● PROBLEM REQUIREMENTS:
How many lines below contain the word "click"? Answer with that number alone.

Stored entries
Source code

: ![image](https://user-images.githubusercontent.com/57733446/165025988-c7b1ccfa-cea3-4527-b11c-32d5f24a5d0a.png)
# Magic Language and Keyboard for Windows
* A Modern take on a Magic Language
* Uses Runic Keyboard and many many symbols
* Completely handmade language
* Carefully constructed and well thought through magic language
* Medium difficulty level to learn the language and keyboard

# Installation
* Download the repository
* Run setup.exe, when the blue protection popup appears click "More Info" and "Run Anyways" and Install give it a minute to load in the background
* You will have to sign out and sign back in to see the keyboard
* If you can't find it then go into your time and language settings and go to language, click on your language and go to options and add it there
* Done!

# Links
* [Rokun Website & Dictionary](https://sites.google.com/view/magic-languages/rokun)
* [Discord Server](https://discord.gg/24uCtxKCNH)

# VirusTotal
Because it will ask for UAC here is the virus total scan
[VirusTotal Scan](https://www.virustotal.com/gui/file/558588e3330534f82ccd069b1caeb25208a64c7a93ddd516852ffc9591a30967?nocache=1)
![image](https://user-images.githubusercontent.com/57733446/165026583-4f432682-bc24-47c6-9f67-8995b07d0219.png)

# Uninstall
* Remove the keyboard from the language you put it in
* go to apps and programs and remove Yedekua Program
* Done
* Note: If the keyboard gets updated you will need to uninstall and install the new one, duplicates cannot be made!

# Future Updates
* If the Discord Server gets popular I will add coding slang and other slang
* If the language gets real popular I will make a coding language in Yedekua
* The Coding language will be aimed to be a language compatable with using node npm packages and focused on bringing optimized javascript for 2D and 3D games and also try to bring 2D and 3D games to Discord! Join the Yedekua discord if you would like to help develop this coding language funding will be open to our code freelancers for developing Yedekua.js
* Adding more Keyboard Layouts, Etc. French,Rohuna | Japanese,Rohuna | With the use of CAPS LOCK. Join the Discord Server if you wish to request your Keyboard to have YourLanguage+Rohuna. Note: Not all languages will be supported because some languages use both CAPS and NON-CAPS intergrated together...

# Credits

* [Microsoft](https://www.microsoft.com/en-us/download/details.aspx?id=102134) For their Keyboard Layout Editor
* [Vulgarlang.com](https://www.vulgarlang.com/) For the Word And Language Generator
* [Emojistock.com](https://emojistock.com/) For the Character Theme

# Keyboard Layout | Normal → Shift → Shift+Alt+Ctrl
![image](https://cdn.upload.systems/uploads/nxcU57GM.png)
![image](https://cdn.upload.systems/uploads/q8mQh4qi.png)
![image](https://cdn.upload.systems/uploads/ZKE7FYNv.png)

● SOLUTION FOR THIS EXERCISE:
2